Dubai-based Union Properties has posted a AED5.6 million ($1.5m) net profit for the first quarter of the year, turning around a AED121.9m ($33.2m) loss for the same period in 2020.
However, accumulated losses were announced at almost AED2 billion ($545m), which was attributed to the “decline of the real estate sector in the UAE” as well as the ongoing impact of the coronavirus pandemic.
According to a posting to the Dubai Financial Market (DFM) on Sunday, the profit was a result of a number of factors, including a “significant reduction” in overall group costs, decreasing direct costs and administrative costs by 6.4 percent and 14.2 percent respectively year-on-year.

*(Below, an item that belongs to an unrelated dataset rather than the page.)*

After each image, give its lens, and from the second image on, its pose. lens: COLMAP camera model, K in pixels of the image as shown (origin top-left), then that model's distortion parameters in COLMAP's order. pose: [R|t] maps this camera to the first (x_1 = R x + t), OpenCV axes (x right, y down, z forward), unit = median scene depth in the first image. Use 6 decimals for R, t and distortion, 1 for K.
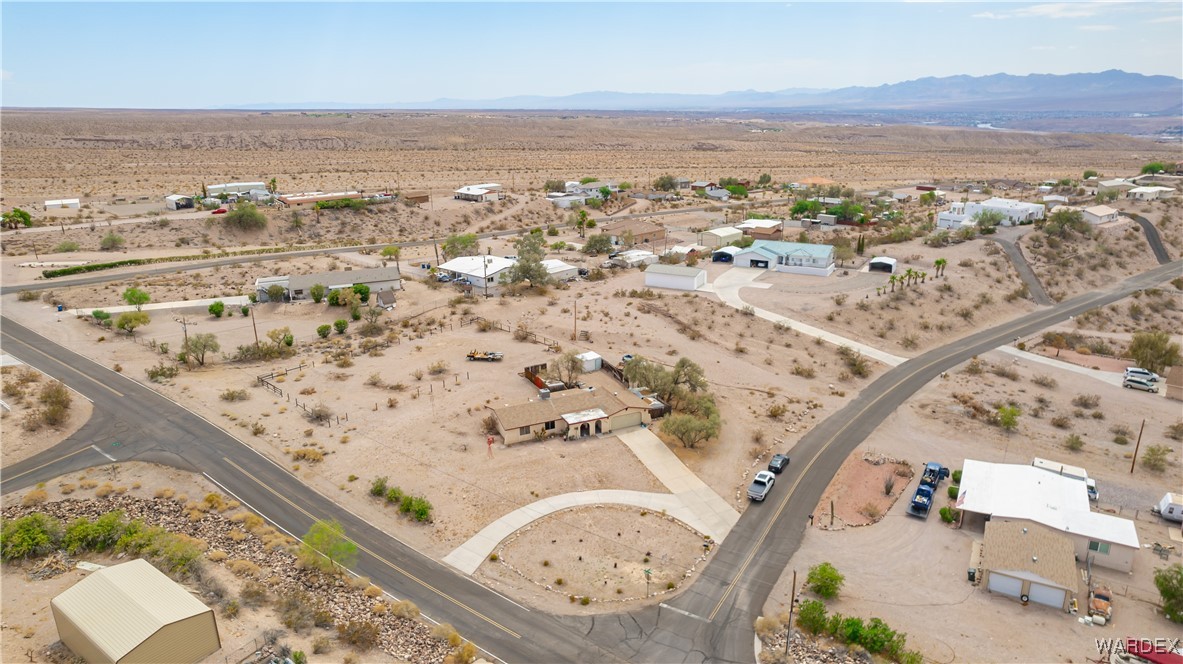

The statement added that Union Properties had also paid a “large portion” of its debt, reducing finance costs by 42.1 percent yoy.
Chairman of the board of directors, Khalifa Hassan Al Hammadi, said: “Our results for the financial period ending on March 31, 2021, represent an encouraging start for this year. While the world is still struggling to recover from the economic and health implications imposed by the spread of the Covid-19 pandemic, we at Union Properties P.J.S.C. have sought out to optimise our cash flows by adopting a flexible policy to adapt to the economic changes.
Khalifa Hasan Ali Saleh Al Hammadi is Chairman at Union Properties Pjsc
“In the United Arab Emirates, we have been fortunate with wise leadership that has dealt with the spread of the pandemic and its economic repercussions with a high level of professionalism and grace. This success that was attributed to extraordinary measures that balanced the nation, citizens, and residents’ interests has further propelled the nation to become one of the first countries leading the global economic recovery, God willing.”